- EXERCISE GOAL -
Reproduce the records below exactly, line for line, but leave out the pictures.
┌────────
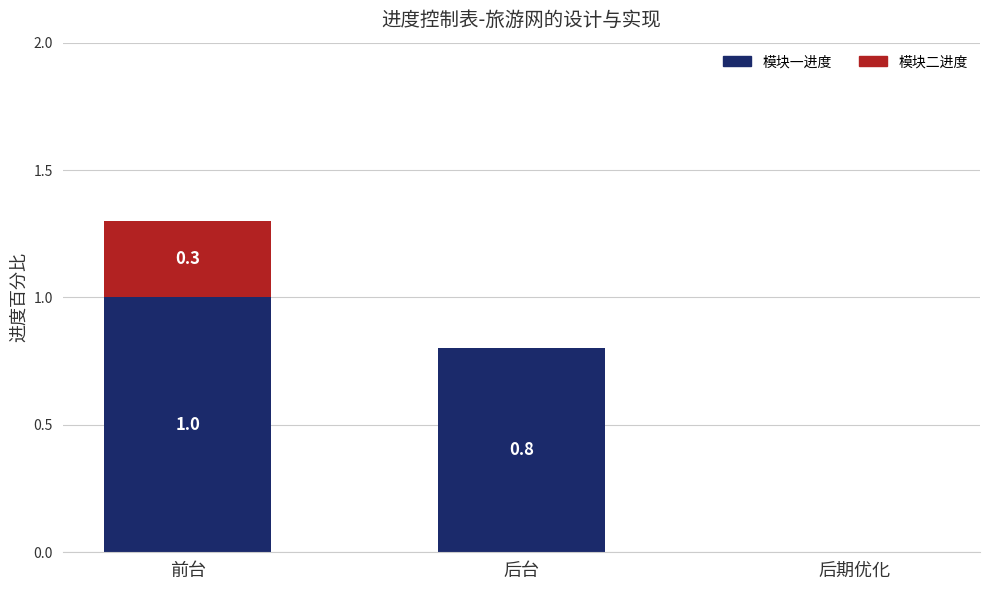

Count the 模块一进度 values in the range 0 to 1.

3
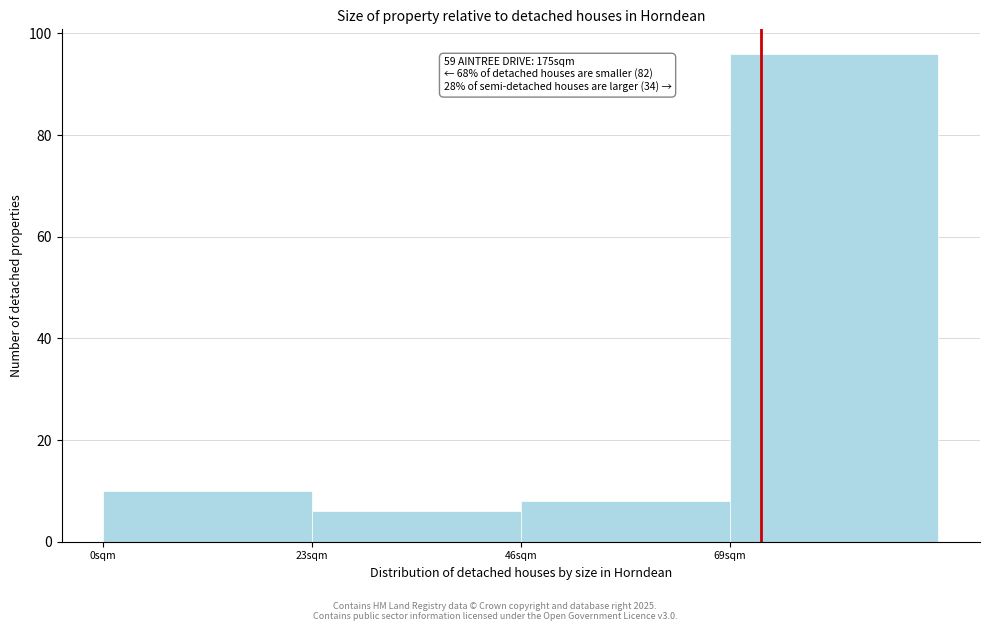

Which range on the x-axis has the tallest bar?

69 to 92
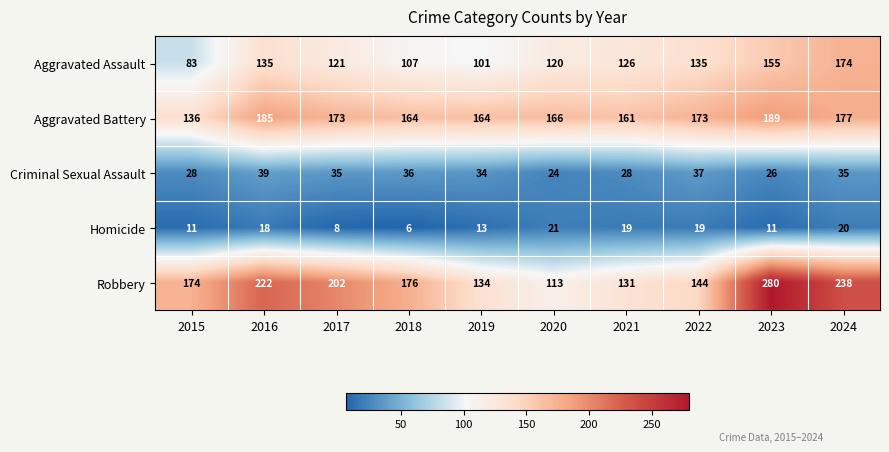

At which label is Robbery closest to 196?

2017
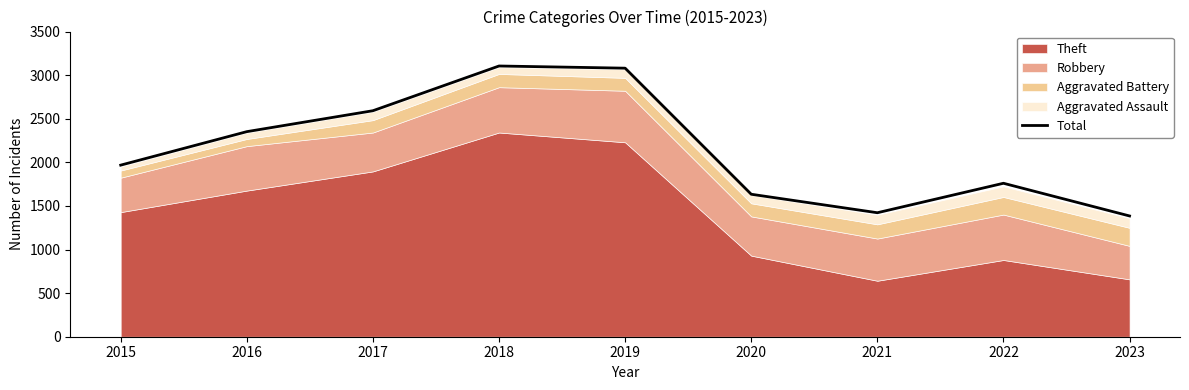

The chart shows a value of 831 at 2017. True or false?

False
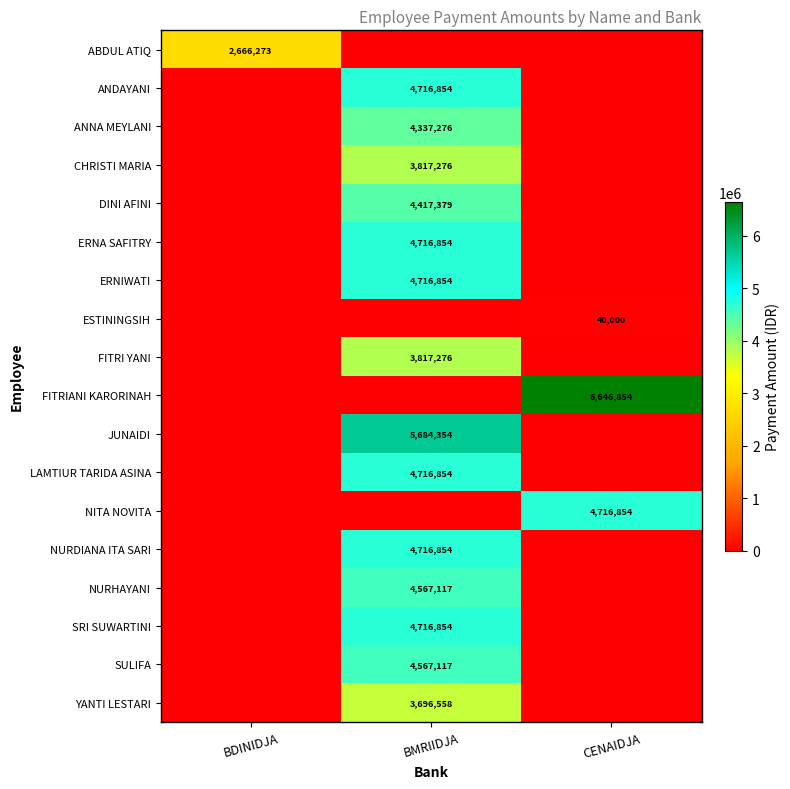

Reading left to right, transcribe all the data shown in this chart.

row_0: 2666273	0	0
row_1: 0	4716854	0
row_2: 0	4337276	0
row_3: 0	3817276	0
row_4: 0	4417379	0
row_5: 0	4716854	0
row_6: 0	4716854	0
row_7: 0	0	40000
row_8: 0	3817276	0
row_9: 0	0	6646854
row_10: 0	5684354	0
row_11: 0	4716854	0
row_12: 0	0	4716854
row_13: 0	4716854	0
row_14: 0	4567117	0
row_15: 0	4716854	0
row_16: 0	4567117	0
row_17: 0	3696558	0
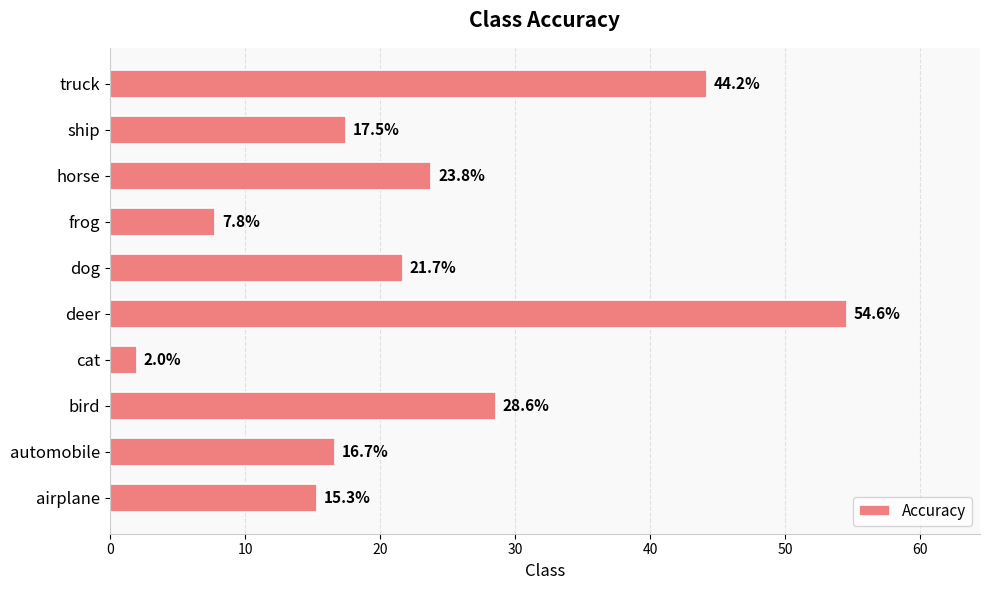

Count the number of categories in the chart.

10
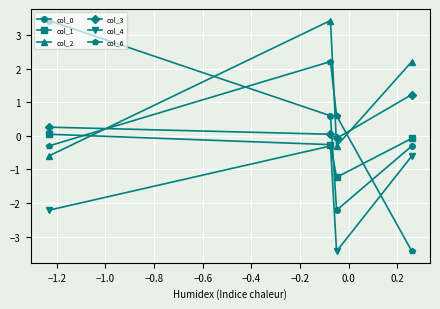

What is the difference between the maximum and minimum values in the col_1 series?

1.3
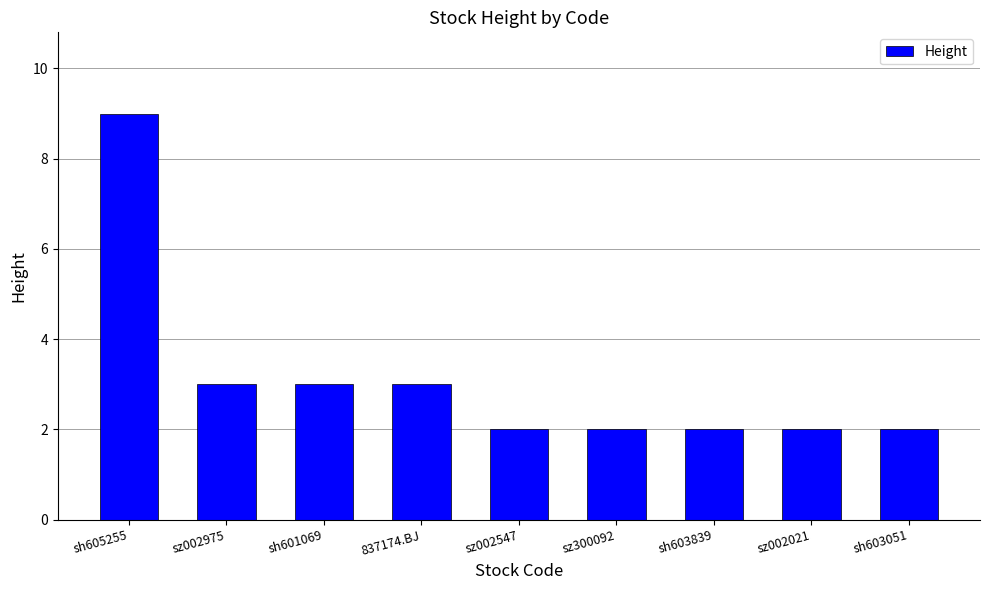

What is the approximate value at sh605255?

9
└────────
- REPLY TO THE TASK -
Count the 模块一进度 values in the range 0 to 1.

3

Which range on the x-axis has the tallest bar?

69 to 92

At which label is Robbery closest to 196?

2017

The chart shows a value of 831 at 2017. True or false?

False

Reading left to right, transcribe all the data shown in this chart.

row_0: 2666273	0	0
row_1: 0	4716854	0
row_2: 0	4337276	0
row_3: 0	3817276	0
row_4: 0	4417379	0
row_5: 0	4716854	0
row_6: 0	4716854	0
row_7: 0	0	40000
row_8: 0	3817276	0
row_9: 0	0	6646854
row_10: 0	5684354	0
row_11: 0	4716854	0
row_12: 0	0	4716854
row_13: 0	4716854	0
row_14: 0	4567117	0
row_15: 0	4716854	0
row_16: 0	4567117	0
row_17: 0	3696558	0

Count the number of categories in the chart.

10

What is the difference between the maximum and minimum values in the col_1 series?

1.3

What is the approximate value at sh605255?

9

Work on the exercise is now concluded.